Men who ejaculate 21 times a month could reduce their risk of prostate cancer by a third

One in eight men will get prostate cancer in their lifetime (Picture: Getty Images/iStockphoto)

A new study from Harvard University has found that men who ejaculate 21 or more times a month could reduce their prostate cancer risk by a third.

Researchers analysed the habits and health of 31,925 men, with findings being published in the journal European Urology.

‘We evaluated whether ejaculation frequency throughout adulthood is related to prostate cancer risk in a large US-based study,’ said the authors of the study.

‘We found that men reporting higher compared to lower ejaculatory frequency in adulthood were less likely to be subsequently diagnosed with prostate cancer.

‘These findings provide additional evidence of a beneficial role of more frequent ejaculation throughout adult life in the aetiology of prostate cancer, particularly for low-risk disease.’
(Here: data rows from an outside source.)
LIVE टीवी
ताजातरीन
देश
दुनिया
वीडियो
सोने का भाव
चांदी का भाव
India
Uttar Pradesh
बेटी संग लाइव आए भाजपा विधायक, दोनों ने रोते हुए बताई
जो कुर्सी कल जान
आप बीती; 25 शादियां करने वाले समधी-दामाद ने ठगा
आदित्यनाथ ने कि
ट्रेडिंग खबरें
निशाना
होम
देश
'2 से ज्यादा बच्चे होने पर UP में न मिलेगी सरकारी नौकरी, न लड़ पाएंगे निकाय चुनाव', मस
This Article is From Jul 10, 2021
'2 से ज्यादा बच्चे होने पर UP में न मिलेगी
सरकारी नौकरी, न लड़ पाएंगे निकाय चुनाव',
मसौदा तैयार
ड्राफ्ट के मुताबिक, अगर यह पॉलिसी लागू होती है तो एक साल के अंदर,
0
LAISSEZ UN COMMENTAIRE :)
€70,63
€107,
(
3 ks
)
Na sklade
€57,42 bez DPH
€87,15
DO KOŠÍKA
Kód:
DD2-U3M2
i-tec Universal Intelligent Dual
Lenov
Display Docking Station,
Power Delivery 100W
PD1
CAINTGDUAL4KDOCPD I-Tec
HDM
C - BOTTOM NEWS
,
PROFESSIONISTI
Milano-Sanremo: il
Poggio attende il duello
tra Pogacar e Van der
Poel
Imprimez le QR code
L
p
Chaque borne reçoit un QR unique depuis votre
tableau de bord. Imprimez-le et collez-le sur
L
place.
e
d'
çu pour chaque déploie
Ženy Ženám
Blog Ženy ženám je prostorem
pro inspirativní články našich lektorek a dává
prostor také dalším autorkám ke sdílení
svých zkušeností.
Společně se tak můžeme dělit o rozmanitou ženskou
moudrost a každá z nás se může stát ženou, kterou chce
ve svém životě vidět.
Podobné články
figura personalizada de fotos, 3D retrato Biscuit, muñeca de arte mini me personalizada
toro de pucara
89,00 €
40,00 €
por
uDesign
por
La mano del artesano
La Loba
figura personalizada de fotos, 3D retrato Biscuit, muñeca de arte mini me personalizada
At present it isn’t clear why this is the case. In the past, no link has been found between ejaculation and cancer, and some studies even showed that men who had sex more often were more likely to develop prostate cancer.

This study didn’t take into account some risk factors like race, age, and family history (although it did factor in body mass index, physical activity, consumption of food and alcohol, and life stressors like divorce) so it’s been suggested by doctors that it needs to go further to prove the correlation.

One in eight men will be diagnosed with prostate cancer in their lifetime, and the causes are different with different people.

The most important thing is to get check-ups if you’re worried about symptoms or when you reach 50 and want to speak to your GP about possible tests.